═══ SOURCE DATA ═══

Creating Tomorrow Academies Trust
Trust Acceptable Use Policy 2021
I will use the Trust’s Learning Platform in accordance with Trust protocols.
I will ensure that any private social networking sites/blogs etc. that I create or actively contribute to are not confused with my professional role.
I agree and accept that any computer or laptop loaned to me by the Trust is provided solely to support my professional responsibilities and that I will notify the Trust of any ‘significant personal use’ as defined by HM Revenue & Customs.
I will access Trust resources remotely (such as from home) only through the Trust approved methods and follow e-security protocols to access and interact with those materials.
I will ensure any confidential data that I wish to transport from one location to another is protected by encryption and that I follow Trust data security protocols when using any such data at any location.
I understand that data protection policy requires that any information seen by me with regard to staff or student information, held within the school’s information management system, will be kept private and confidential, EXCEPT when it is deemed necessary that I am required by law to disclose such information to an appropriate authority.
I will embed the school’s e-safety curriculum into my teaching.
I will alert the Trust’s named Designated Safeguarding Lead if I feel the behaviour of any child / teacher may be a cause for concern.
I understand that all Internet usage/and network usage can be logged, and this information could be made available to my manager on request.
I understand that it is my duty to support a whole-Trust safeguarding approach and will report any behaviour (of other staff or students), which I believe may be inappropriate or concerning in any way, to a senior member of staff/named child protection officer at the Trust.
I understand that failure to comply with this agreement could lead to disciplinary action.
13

═══
═══ SOURCE DATA ═══

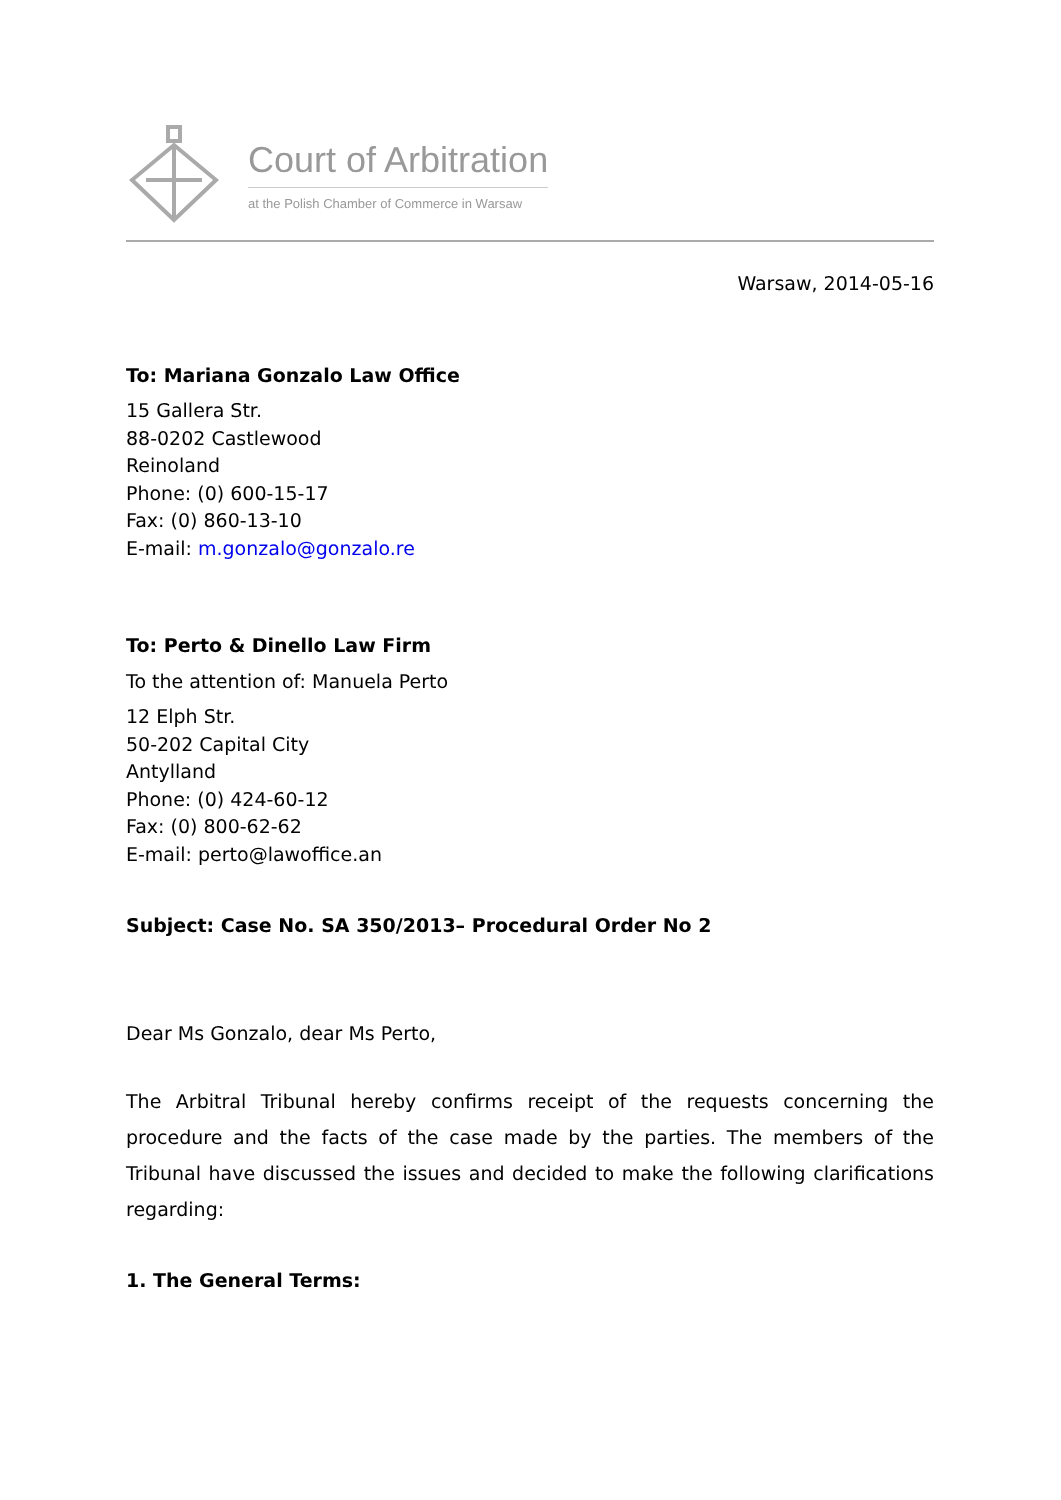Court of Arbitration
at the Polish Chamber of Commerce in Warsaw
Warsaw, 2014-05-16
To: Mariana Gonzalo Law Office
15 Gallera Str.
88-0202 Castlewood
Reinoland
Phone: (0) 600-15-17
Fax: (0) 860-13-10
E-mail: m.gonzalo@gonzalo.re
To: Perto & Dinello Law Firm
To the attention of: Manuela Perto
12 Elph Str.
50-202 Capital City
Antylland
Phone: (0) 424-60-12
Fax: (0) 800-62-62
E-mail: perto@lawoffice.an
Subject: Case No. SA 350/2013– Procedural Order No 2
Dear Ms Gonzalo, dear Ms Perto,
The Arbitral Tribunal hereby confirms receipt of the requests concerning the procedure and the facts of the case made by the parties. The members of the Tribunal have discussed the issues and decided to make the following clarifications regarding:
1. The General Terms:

═══

▶ EXERCISE PROMPT:
Reply with nothing but the number of lines in the data above that contain "from".

▶ EXERCISE RESULT:
2